At the end of the week, we called the experiment a success, and Lor designed a new menu for the following week. We went to the store and bought the materials we would need. This cut our usual grocery bill almost in half, by the way, because we were no longer making "off the cuff" purchases. We already knew how we would use every single thing we were buying.

Once Lor hit her first dietary meeting and the Carbohydrate restrictions began, we started using another tool. We added a little Android app called "Lose It" to our arsenal, and began to use it during once-a-week meal planning. It enabled us to figure out what the carb load was on meals that we weren't sure about. We also started substituting in fresh vegetables for things like pasta and rice, which tended to drop the carbohydrate count WAY down.

We really got to see the power of meal planning last week, after our car accident last Monday. The chaos surrounding the accident and the resulting insurance claim, the running around from body shop to doctor's office to dealerships, the exhaustion of concussions and whiplash all meant that we never got around to creating a meal plan. And we paid for it. We must have hit fast food places 5 times in the last week, all at a time when we had no money to do so. Neither one of us lost an ounce over the week. (Neither of us gained, somehow!) But we just couldn't bear the thought of going home after these activity-filled days and designing then cooking a meal. We probably need to have an "emergency" meal plan - a couple days worth of meals that we have on hand to deal with situations like these. Something worth adding to the arsenal.

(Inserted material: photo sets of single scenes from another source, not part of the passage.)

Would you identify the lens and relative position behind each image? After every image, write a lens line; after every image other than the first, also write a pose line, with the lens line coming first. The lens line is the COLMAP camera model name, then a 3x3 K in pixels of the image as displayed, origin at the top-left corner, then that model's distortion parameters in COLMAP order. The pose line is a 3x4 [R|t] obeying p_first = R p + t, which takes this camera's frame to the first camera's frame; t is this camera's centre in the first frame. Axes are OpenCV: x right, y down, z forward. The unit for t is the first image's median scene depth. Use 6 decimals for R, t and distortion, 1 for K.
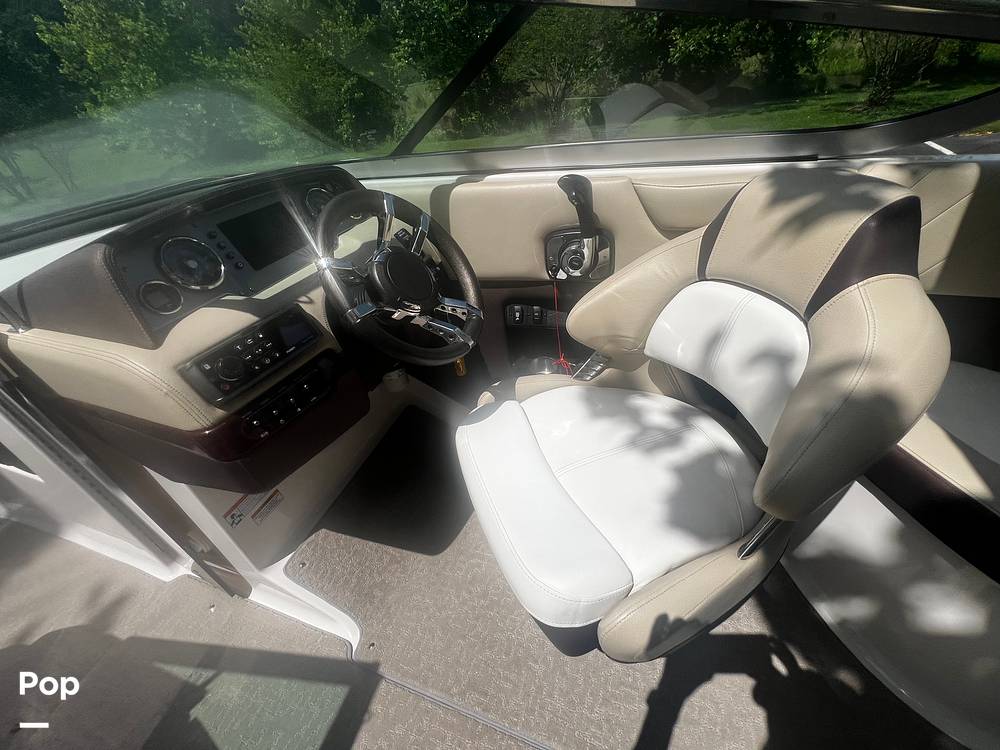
lens RADIAL K [[404.8, 0, 496.5], [0, 404.8, 374.5], [0, 0, 1]] dist [-0.000906, 0.000870]
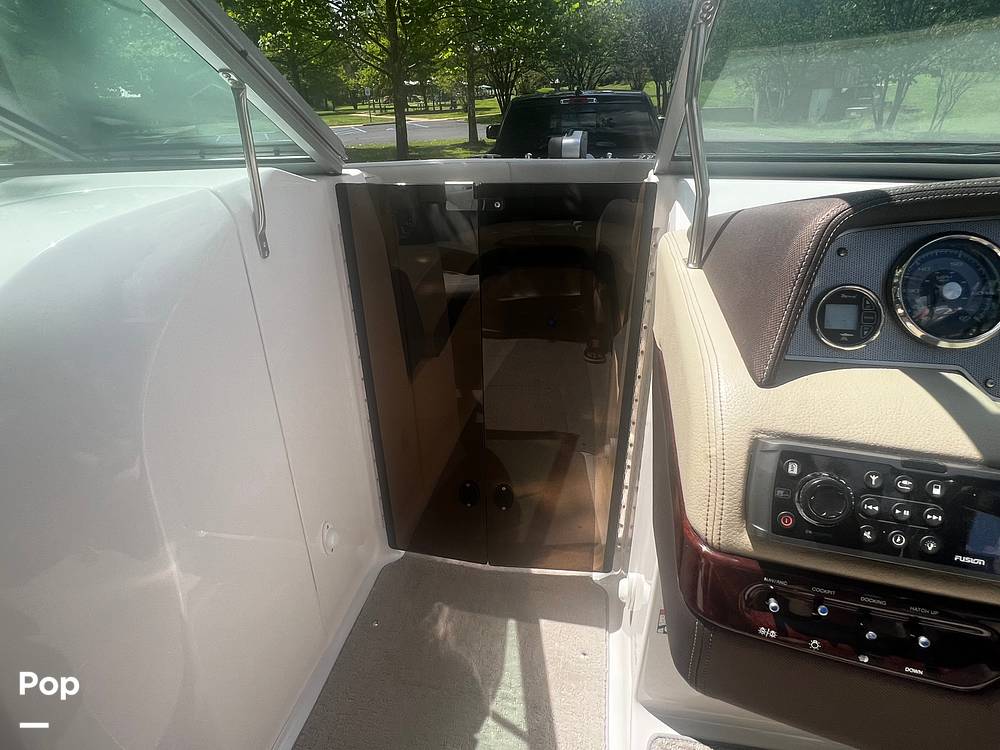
lens RADIAL K [[588.0, 0, 491.6], [0, 588.0, 376.5], [0, 0, 1]] dist [-0.012909, 0.001975]
pose [[0.178811, 0.542937, -0.820516, -0.198824], [-0.587242, 0.728014, 0.353754, -0.110740], [0.789413, 0.418586, 0.449013, 0.264714]]
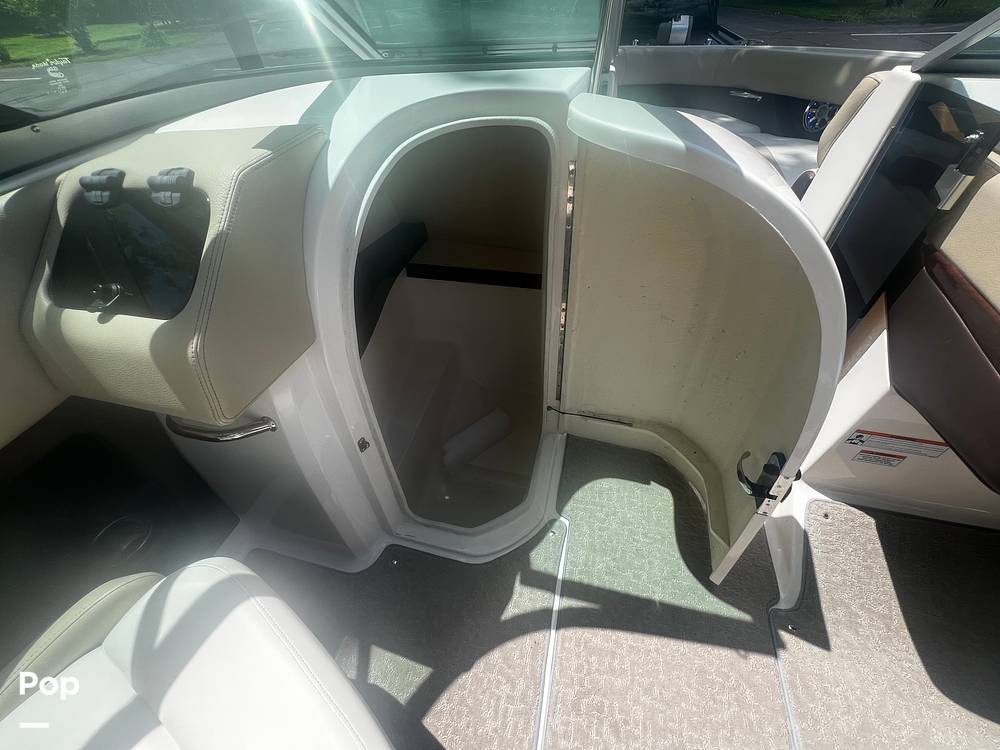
lens RADIAL K [[404.8, 0, 500.7], [0, 404.8, 376.0], [0, 0, 1]] dist [-0.000906, 0.000870]
pose [[0.124530, 0.787928, -0.603044, -0.378257], [-0.575903, 0.552320, 0.602726, 0.234176], [0.807978, 0.272237, 0.522550, -0.234701]]
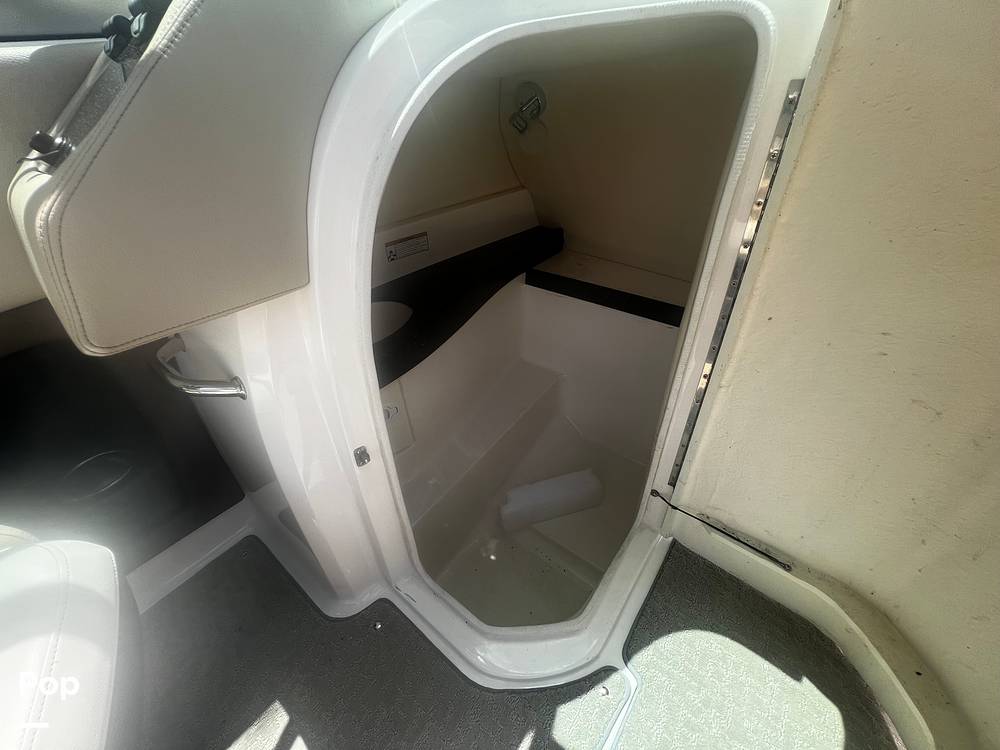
lens RADIAL K [[404.8, 0, 499.2], [0, 404.8, 374.4], [0, 0, 1]] dist [-0.000906, 0.000870]
pose [[-0.288191, 0.698793, -0.654702, -0.620021], [-0.501943, 0.472011, 0.724747, 0.439830], [0.815475, 0.537489, 0.214724, 0.059256]]
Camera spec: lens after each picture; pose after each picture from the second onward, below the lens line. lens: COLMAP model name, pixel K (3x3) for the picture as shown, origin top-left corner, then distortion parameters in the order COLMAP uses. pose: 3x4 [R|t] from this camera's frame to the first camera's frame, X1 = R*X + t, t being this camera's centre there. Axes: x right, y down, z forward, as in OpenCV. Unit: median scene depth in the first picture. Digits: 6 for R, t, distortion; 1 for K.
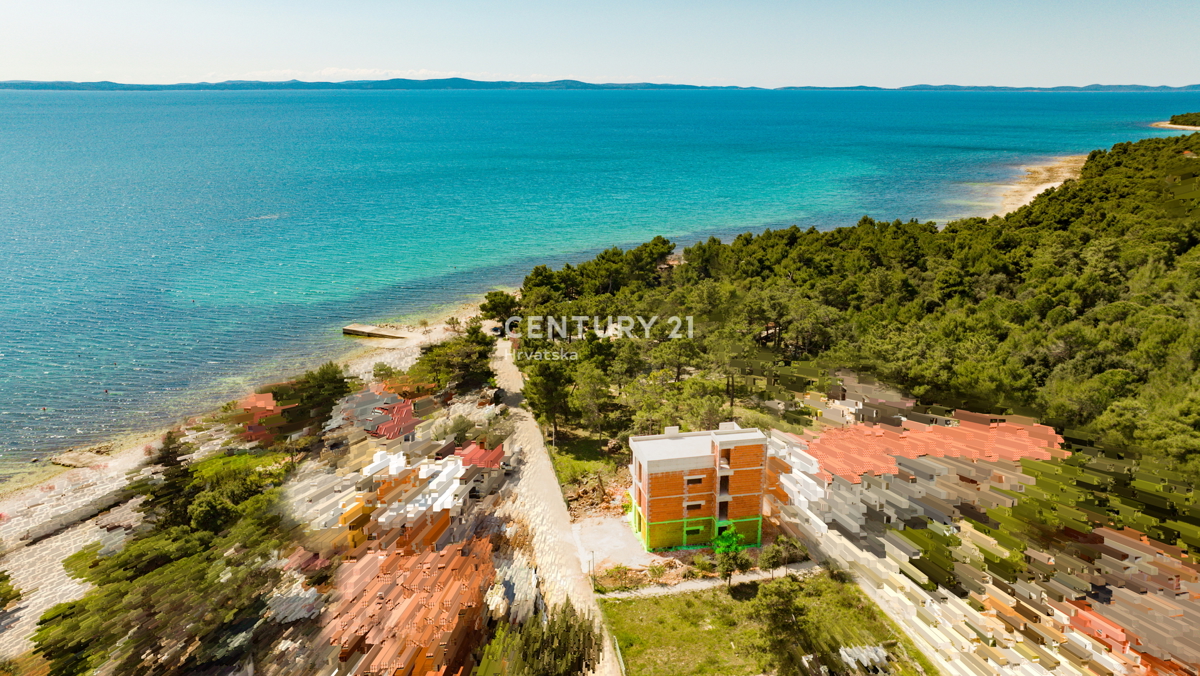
lens RADIAL K [[844.7, 0, 603.4], [0, 844.7, 337.8], [0, 0, 1]] dist [-0.019871, 0.012568]
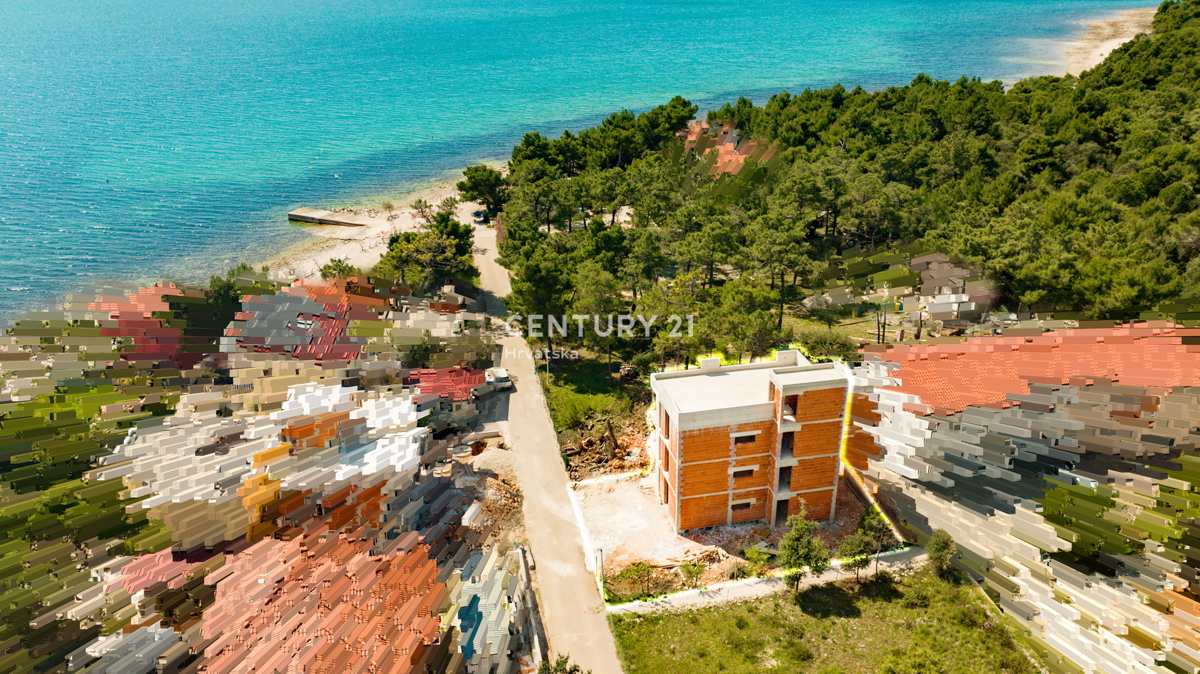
lens RADIAL K [[892.7, 0, 639.9], [0, 892.7, 352.0], [0, 0, 1]] dist [-0.020416, 0.008220]
pose [[0.999470, -0.010653, 0.030772, -0.001081], [0.005908, 0.988610, 0.150382, -0.009881], [-0.032024, -0.150121, 0.988149, 0.200031]]
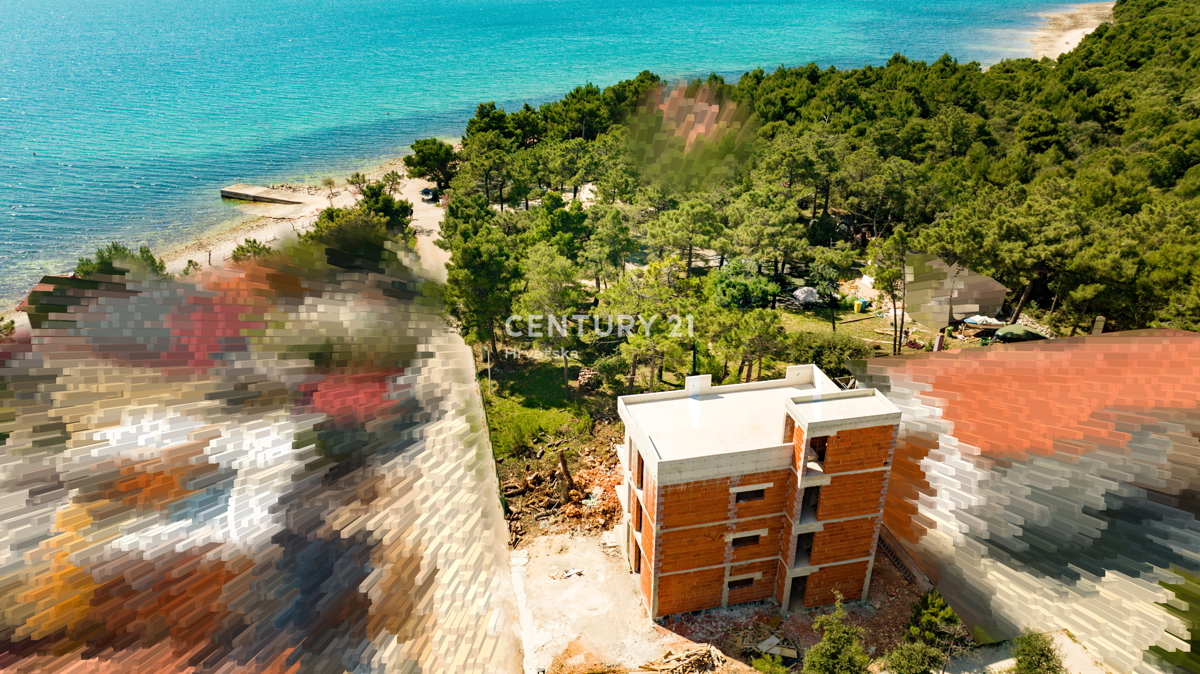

Total time to prep our meal plan for the week every week? About 15 minutes. It saves you time, money, and the hassle of logging and calorie counting - you already know what your diet will be, and already know what the nutritional info is on the food you will be using. It can be a powerful tool to add to the arsenal for those of us who are fighting obesity. And it can be a time and money saver for everyone else. Give it a try for a week, and tell me what you think!